• _Provided data_
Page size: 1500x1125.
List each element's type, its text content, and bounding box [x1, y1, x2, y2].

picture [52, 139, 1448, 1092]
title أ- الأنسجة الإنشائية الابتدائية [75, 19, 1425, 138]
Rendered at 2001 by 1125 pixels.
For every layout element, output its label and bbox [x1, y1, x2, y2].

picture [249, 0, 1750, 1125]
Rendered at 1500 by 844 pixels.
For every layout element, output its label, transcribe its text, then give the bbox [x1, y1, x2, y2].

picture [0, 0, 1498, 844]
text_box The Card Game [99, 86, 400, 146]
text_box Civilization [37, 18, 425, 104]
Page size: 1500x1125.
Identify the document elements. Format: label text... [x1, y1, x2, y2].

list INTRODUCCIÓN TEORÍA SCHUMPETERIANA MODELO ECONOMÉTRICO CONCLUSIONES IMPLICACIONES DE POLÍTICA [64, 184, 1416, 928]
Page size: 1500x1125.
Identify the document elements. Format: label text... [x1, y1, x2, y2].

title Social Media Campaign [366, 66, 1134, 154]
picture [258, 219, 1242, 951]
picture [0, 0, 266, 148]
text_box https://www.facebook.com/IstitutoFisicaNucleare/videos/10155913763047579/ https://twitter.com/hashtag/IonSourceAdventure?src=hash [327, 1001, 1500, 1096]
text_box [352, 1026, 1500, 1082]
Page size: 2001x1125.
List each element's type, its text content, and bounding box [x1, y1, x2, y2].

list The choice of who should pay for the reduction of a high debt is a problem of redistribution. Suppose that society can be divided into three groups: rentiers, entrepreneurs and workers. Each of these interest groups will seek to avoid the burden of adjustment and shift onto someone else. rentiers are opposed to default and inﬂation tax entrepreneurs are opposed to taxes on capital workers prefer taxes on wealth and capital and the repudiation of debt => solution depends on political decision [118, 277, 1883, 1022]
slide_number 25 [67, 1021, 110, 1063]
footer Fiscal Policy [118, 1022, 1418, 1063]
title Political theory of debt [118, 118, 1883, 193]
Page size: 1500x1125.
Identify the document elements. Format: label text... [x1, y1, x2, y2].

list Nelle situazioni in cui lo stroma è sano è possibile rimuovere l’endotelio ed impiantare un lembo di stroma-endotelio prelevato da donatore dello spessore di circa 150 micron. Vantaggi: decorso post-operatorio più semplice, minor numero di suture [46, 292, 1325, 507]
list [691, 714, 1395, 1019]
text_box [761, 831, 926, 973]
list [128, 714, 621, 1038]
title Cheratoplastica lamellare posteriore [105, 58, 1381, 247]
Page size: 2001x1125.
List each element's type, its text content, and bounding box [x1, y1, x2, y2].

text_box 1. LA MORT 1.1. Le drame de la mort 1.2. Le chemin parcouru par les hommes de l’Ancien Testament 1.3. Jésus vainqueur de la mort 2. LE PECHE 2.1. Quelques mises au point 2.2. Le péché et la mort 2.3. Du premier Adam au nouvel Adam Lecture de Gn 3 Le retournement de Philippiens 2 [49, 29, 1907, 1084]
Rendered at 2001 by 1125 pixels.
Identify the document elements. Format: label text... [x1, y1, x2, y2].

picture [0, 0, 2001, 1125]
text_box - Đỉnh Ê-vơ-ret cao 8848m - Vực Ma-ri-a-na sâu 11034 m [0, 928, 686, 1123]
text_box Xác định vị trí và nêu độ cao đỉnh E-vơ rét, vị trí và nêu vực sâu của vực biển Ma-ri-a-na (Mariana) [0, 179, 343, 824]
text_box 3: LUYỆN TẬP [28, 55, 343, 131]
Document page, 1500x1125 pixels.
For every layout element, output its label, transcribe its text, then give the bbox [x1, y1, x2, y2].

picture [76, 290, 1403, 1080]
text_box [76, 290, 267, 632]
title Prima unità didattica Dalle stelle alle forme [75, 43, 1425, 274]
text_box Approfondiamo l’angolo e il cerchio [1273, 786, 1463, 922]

• _What this task involves_
Give the material above again, word for word.

• _Exercise solution_
Page size: 1500x1125.
List each element's type, its text content, and bounding box [x1, y1, x2, y2].

picture [52, 139, 1448, 1092]
title أ- الأنسجة الإنشائية الابتدائية [75, 19, 1425, 138]
Rendered at 2001 by 1125 pixels.
For every layout element, output its label and bbox [x1, y1, x2, y2].

picture [249, 0, 1750, 1125]
Rendered at 1500 by 844 pixels.
For every layout element, output its label, transcribe its text, then give the bbox [x1, y1, x2, y2].

picture [0, 0, 1498, 844]
text_box The Card Game [99, 86, 400, 146]
text_box Civilization [37, 18, 425, 104]
Page size: 1500x1125.
Identify the document elements. Format: label text... [x1, y1, x2, y2].

list INTRODUCCIÓN TEORÍA SCHUMPETERIANA MODELO ECONOMÉTRICO CONCLUSIONES IMPLICACIONES DE POLÍTICA [64, 184, 1416, 928]
Page size: 1500x1125.
Identify the document elements. Format: label text... [x1, y1, x2, y2].

title Social Media Campaign [366, 66, 1134, 154]
picture [258, 219, 1242, 951]
picture [0, 0, 266, 148]
text_box https://www.facebook.com/IstitutoFisicaNucleare/videos/10155913763047579/ https://twitter.com/hashtag/IonSourceAdventure?src=hash [327, 1001, 1500, 1096]
text_box [352, 1026, 1500, 1082]
Page size: 2001x1125.
List each element's type, its text content, and bounding box [x1, y1, x2, y2].

list The choice of who should pay for the reduction of a high debt is a problem of redistribution. Suppose that society can be divided into three groups: rentiers, entrepreneurs and workers. Each of these interest groups will seek to avoid the burden of adjustment and shift onto someone else. rentiers are opposed to default and inﬂation tax entrepreneurs are opposed to taxes on capital workers prefer taxes on wealth and capital and the repudiation of debt => solution depends on political decision [118, 277, 1883, 1022]
slide_number 25 [67, 1021, 110, 1063]
footer Fiscal Policy [118, 1022, 1418, 1063]
title Political theory of debt [118, 118, 1883, 193]
Page size: 1500x1125.
Identify the document elements. Format: label text... [x1, y1, x2, y2].

list Nelle situazioni in cui lo stroma è sano è possibile rimuovere l’endotelio ed impiantare un lembo di stroma-endotelio prelevato da donatore dello spessore di circa 150 micron. Vantaggi: decorso post-operatorio più semplice, minor numero di suture [46, 292, 1325, 507]
list [691, 714, 1395, 1019]
text_box [761, 831, 926, 973]
list [128, 714, 621, 1038]
title Cheratoplastica lamellare posteriore [105, 58, 1381, 247]
Page size: 2001x1125.
List each element's type, its text content, and bounding box [x1, y1, x2, y2].

text_box 1. LA MORT 1.1. Le drame de la mort 1.2. Le chemin parcouru par les hommes de l’Ancien Testament 1.3. Jésus vainqueur de la mort 2. LE PECHE 2.1. Quelques mises au point 2.2. Le péché et la mort 2.3. Du premier Adam au nouvel Adam Lecture de Gn 3 Le retournement de Philippiens 2 [49, 29, 1907, 1084]
Rendered at 2001 by 1125 pixels.
Identify the document elements. Format: label text... [x1, y1, x2, y2].

picture [0, 0, 2001, 1125]
text_box - Đỉnh Ê-vơ-ret cao 8848m - Vực Ma-ri-a-na sâu 11034 m [0, 928, 686, 1123]
text_box Xác định vị trí và nêu độ cao đỉnh E-vơ rét, vị trí và nêu vực sâu của vực biển Ma-ri-a-na (Mariana) [0, 179, 343, 824]
text_box 3: LUYỆN TẬP [28, 55, 343, 131]
Document page, 1500x1125 pixels.
For every layout element, output its label, transcribe its text, then give the bbox [x1, y1, x2, y2].

picture [76, 290, 1403, 1080]
text_box [76, 290, 267, 632]
title Prima unità didattica Dalle stelle alle forme [75, 43, 1425, 274]
text_box Approfondiamo l’angolo e il cerchio [1273, 786, 1463, 922]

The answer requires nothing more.